Trouble at home

A problem has developed in the Biggs Collings household. Matt is jealous of my blog. Every time I go near my computer, which like anyone in the modern world, I do throughout the day, for a multitude of reasons, he says ‘Stop blogging. Our show is going to fail because of your blog. You are not paying enough attention.’ This is an unjust accusation, but it is true that today I am not paying much attention, because my friend Pam has come to stay.

PaulPickard10135890276

Pam (above left) lives in Stoke-on-Trent, ceramic capital of the world. She was a guerilla this week, in Burslem, the ‘Mother Town’. Burslem is one of the six towns that make up the city of Stoke. Stoke is still oddly and charmingly parochial. They say you can meet people in Burslem who have never been to Longton, which — for Londoners — is more or less like living in Holloway all your life and and never  having visited Islington. Burslem is the oldest of the towns, and it was here that Josiah Wedgwood established his first factory. Pam was a former student of the Burslem School of Art. At one time Stoke had more art schools than any other city in the UK. The ceramic industry had an unending need for trained painters and sculptors. Coincidentally The City and Guilds, where Matt and I have been teaching, is a London art school that also owes its existence to the ceramic industry.

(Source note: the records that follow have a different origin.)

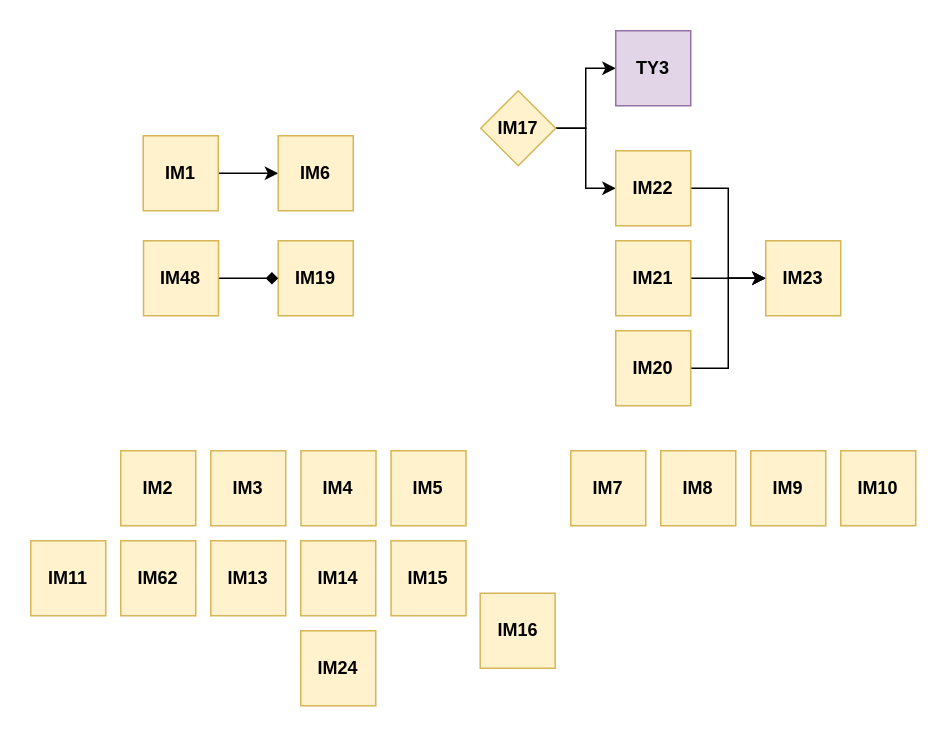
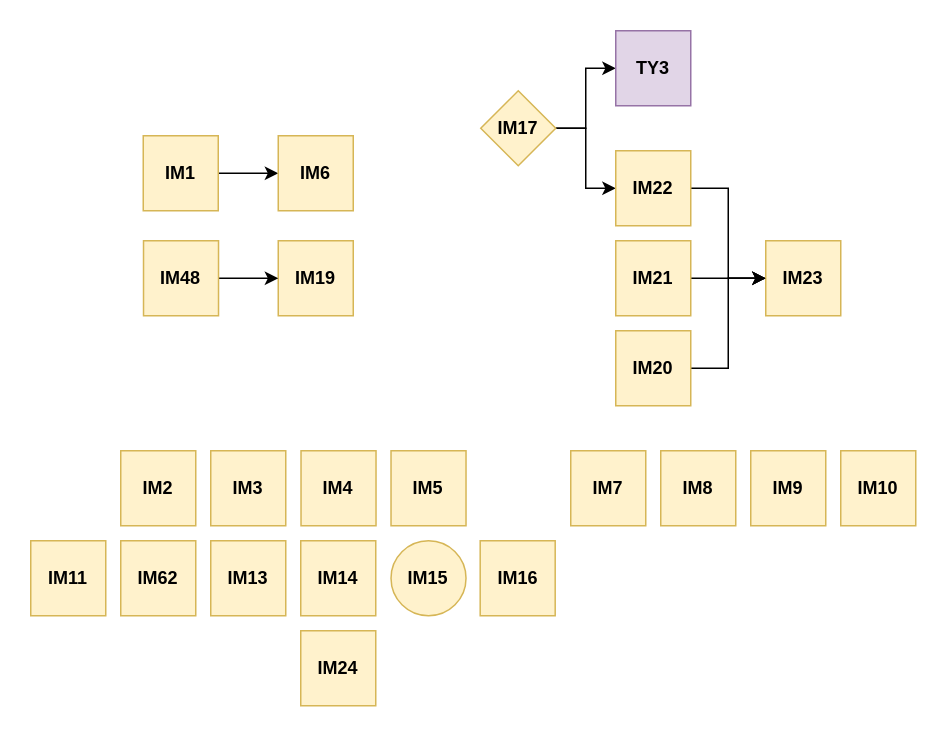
  <mxCell id="0" />
  <mxCell id="1" parent="0" />
  <mxCell id="2" style="edgeStyle=orthogonalEdgeStyle;rounded=0;orthogonalLoop=1;jettySize=auto;html=1;exitX=1;exitY=0.5;exitDx=0;exitDy=0;entryX=0;entryY=0.5;entryDx=0;entryDy=0;" edge="1" parent="1" source="3" target="12"><mxGeometry relative="1" as="geometry" /></mxCell>
  <mxCell id="3" value="IM1" style="rounded=0;whiteSpace=wrap;html=1;fontStyle=1;fillColor=#fff2cc;strokeColor=#d6b656;" vertex="1" parent="1"><mxGeometry x="95" y="90" width="50" height="50" as="geometry" /></mxCell>
  <mxCell id="4" value="IM2" style="rounded=0;whiteSpace=wrap;html=1;fontStyle=1;fillColor=#fff2cc;strokeColor=#d6b656;" vertex="1" parent="1"><mxGeometry x="80" y="300" width="50" height="50" as="geometry" /></mxCell>
  <mxCell id="5" value="IM5" style="rounded=0;whiteSpace=wrap;html=1;fontStyle=1;fillColor=#fff2cc;strokeColor=#d6b656;" vertex="1" parent="1"><mxGeometry x="260.18" y="300" width="50" height="50" as="geometry" /></mxCell>
  <mxCell id="6" value="IM8" style="rounded=0;whiteSpace=wrap;html=1;fontStyle=1;fillColor=#fff2cc;strokeColor=#d6b656;" vertex="1" parent="1"><mxGeometry x="440" y="300" width="50" height="50" as="geometry" /></mxCell>
  <mxCell id="7" value="IM13" style="rounded=0;whiteSpace=wrap;html=1;fontStyle=1;fillColor=#fff2cc;strokeColor=#d6b656;" vertex="1" parent="1"><mxGeometry x="140" y="360" width="50" height="50" as="geometry" /></mxCell>
  <mxCell id="8" value="IM9" style="rounded=0;whiteSpace=wrap;html=1;fontStyle=1;fillColor=#fff2cc;strokeColor=#d6b656;" vertex="1" parent="1"><mxGeometry x="500" y="300" width="50" height="50" as="geometry" /></mxCell>
  <mxCell id="9" value="IM10" style="rounded=0;whiteSpace=wrap;html=1;fontStyle=1;fillColor=#fff2cc;strokeColor=#d6b656;" vertex="1" parent="1"><mxGeometry x="560" y="300" width="50" height="50" as="geometry" /></mxCell>
  <mxCell id="10" value="IM11" style="rounded=0;whiteSpace=wrap;html=1;fontStyle=1;fillColor=#fff2cc;strokeColor=#d6b656;" vertex="1" parent="1"><mxGeometry x="20" y="360" width="50" height="50" as="geometry" /></mxCell>
  <mxCell id="11" value="IM62" style="rounded=0;whiteSpace=wrap;html=1;fontStyle=1;fillColor=#fff2cc;strokeColor=#d6b656;" vertex="1" parent="1"><mxGeometry x="80" y="360" width="50" height="50" as="geometry" /></mxCell>
  <mxCell id="12" value="IM6" style="rounded=0;whiteSpace=wrap;html=1;fontStyle=1;fillColor=#fff2cc;strokeColor=#d6b656;" vertex="1" parent="1"><mxGeometry x="185" y="90" width="50" height="50" as="geometry" /></mxCell>
  <mxCell id="13" value="IM7" style="rounded=0;whiteSpace=wrap;html=1;fontStyle=1;fillColor=#fff2cc;strokeColor=#d6b656;" vertex="1" parent="1"><mxGeometry x="380" y="300" width="50" height="50" as="geometry" /></mxCell>
  <mxCell id="14" value="IM4" style="rounded=0;whiteSpace=wrap;html=1;fontStyle=1;fillColor=#fff2cc;strokeColor=#d6b656;" vertex="1" parent="1"><mxGeometry x="200.18" y="300" width="50" height="50" as="geometry" /></mxCell>
  <mxCell id="15" value="IM3" style="rounded=0;whiteSpace=wrap;html=1;fontStyle=1;fillColor=#fff2cc;strokeColor=#d6b656;" vertex="1" parent="1"><mxGeometry x="140" y="300" width="50" height="50" as="geometry" /></mxCell>
- <mxCell id="16" value="IM15" style="rounded=0;whiteSpace=wrap;html=1;fontStyle=1;fillColor=#fff2cc;strokeColor=#d6b656;" vertex="1" parent="1"><mxGeometry x="260.18" y="360" width="50" height="50" as="geometry" /></mxCell>
+ <mxCell id="16" value="IM15" style="ellipse;whiteSpace=wrap;html=1;fontStyle=1;fillColor=#fff2cc;strokeColor=#d6b656;" vertex="1" parent="1"><mxGeometry x="260.18" y="360" width="50" height="50" as="geometry" /></mxCell>
  <mxCell id="17" value="IM14" style="rounded=0;whiteSpace=wrap;html=1;fontStyle=1;fillColor=#fff2cc;strokeColor=#d6b656;" vertex="1" parent="1"><mxGeometry x="200" y="360" width="50" height="50" as="geometry" /></mxCell>
  <mxCell id="18" value="IM19" style="rounded=0;whiteSpace=wrap;html=1;fontStyle=1;fillColor=#fff2cc;strokeColor=#d6b656;" vertex="1" parent="1"><mxGeometry x="185" y="160" width="50" height="50" as="geometry" /></mxCell>
- <mxCell id="19" value="IM16" style="rounded=0;whiteSpace=wrap;html=1;fontStyle=1;fillColor=#fff2cc;strokeColor=#d6b656;" vertex="1" parent="1"><mxGeometry x="319.63" y="395" width="50" height="50" as="geometry" /></mxCell>
+ <mxCell id="19" value="IM16" style="rounded=0;whiteSpace=wrap;html=1;fontStyle=1;fillColor=#fff2cc;strokeColor=#d6b656;" vertex="1" parent="1"><mxGeometry x="319.63" y="360" width="50" height="50" as="geometry" /></mxCell>
  <mxCell id="20" style="edgeStyle=orthogonalEdgeStyle;rounded=0;orthogonalLoop=1;jettySize=auto;html=1;exitX=1;exitY=0.5;exitDx=0;exitDy=0;entryX=0;entryY=0.5;entryDx=0;entryDy=0;" edge="1" parent="1" source="22" target="31"><mxGeometry relative="1" as="geometry" /></mxCell>
  <mxCell id="21" style="edgeStyle=orthogonalEdgeStyle;rounded=0;orthogonalLoop=1;jettySize=auto;html=1;exitX=1;exitY=0.5;exitDx=0;exitDy=0;entryX=0;entryY=0.5;entryDx=0;entryDy=0;" edge="1" parent="1" source="22" target="33"><mxGeometry relative="1" as="geometry" /></mxCell>
  <mxCell id="22" value="IM17" style="rhombus;whiteSpace=wrap;html=1;fontStyle=1;fillColor=#fff2cc;strokeColor=#d6b656;" vertex="1" parent="1"><mxGeometry x="320" y="60" width="50" height="50" as="geometry" /></mxCell>
- <mxCell id="23" style="edgeStyle=orthogonalEdgeStyle;rounded=0;orthogonalLoop=1;jettySize=auto;html=1;exitX=1;exitY=0.5;exitDx=0;exitDy=0;entryX=0;entryY=0.5;entryDx=0;entryDy=0;endArrow=diamond;" edge="1" parent="1" source="24" target="18"><mxGeometry relative="1" as="geometry" /></mxCell>
+ <mxCell id="23" style="edgeStyle=orthogonalEdgeStyle;rounded=0;orthogonalLoop=1;jettySize=auto;html=1;exitX=1;exitY=0.5;exitDx=0;exitDy=0;entryX=0;entryY=0.5;entryDx=0;entryDy=0;" edge="1" parent="1" source="24" target="18"><mxGeometry relative="1" as="geometry" /></mxCell>
  <mxCell id="24" value="IM48" style="rounded=0;whiteSpace=wrap;html=1;fontStyle=1;fillColor=#fff2cc;strokeColor=#d6b656;" vertex="1" parent="1"><mxGeometry x="95.18" y="160" width="50" height="50" as="geometry" /></mxCell>
  <mxCell id="25" style="edgeStyle=orthogonalEdgeStyle;rounded=0;orthogonalLoop=1;jettySize=auto;html=1;exitX=1;exitY=0.5;exitDx=0;exitDy=0;entryX=0;entryY=0.5;entryDx=0;entryDy=0;" edge="1" parent="1" source="26" target="29"><mxGeometry relative="1" as="geometry" /></mxCell>
  <mxCell id="26" value="IM21" style="rounded=0;whiteSpace=wrap;html=1;fontStyle=1;fillColor=#fff2cc;strokeColor=#d6b656;" vertex="1" parent="1"><mxGeometry x="410" y="160" width="50" height="50" as="geometry" /></mxCell>
  <mxCell id="27" style="edgeStyle=orthogonalEdgeStyle;rounded=0;orthogonalLoop=1;jettySize=auto;html=1;exitX=1;exitY=0.5;exitDx=0;exitDy=0;entryX=0;entryY=0.5;entryDx=0;entryDy=0;" edge="1" parent="1" source="28" target="29"><mxGeometry relative="1" as="geometry" /></mxCell>
  <mxCell id="28" value="IM20" style="rounded=0;whiteSpace=wrap;html=1;fontStyle=1;fillColor=#fff2cc;strokeColor=#d6b656;" vertex="1" parent="1"><mxGeometry x="410" y="220" width="50" height="50" as="geometry" /></mxCell>
  <mxCell id="29" value="IM23" style="rounded=0;whiteSpace=wrap;html=1;fontStyle=1;fillColor=#fff2cc;strokeColor=#d6b656;" vertex="1" parent="1"><mxGeometry x="510" y="160" width="50" height="50" as="geometry" /></mxCell>
  <mxCell id="30" style="edgeStyle=orthogonalEdgeStyle;rounded=0;orthogonalLoop=1;jettySize=auto;html=1;exitX=1;exitY=0.5;exitDx=0;exitDy=0;entryX=0;entryY=0.5;entryDx=0;entryDy=0;" edge="1" parent="1" source="31" target="29"><mxGeometry relative="1" as="geometry" /></mxCell>
  <mxCell id="31" value="IM22" style="rounded=0;whiteSpace=wrap;html=1;fontStyle=1;fillColor=#fff2cc;strokeColor=#d6b656;" vertex="1" parent="1"><mxGeometry x="410" y="100" width="50" height="50" as="geometry" /></mxCell>
  <mxCell id="32" value="IM24" style="rounded=0;whiteSpace=wrap;html=1;fontStyle=1;fillColor=#fff2cc;strokeColor=#d6b656;" vertex="1" parent="1"><mxGeometry x="200" y="420" width="50" height="50" as="geometry" /></mxCell>
  <mxCell id="33" value="TY3" style="rounded=0;whiteSpace=wrap;html=1;fontStyle=1;fillColor=#e1d5e7;strokeColor=#9673a6;" vertex="1" parent="1"><mxGeometry x="410" width="50" height="50" as="geometry" y="20" /></mxCell>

Pam cares about the future of the Mother Town — so cruelly blighted by the decimation of the ceramic industry. This week she took part in a consciousness raising event. Volunteers assembled in the School of Art, were issued with powerful torches, and set out into the night. The street lights were extinguished, and a terrace of houses,  a potbank, and the Wedgwood Institute ( a former educational establishment and a fabulously beautiful building) were illuminated only by torch light.

The event was run by Guerilla Lighting. The pictures here are used with the kind permission of Paul Pickard.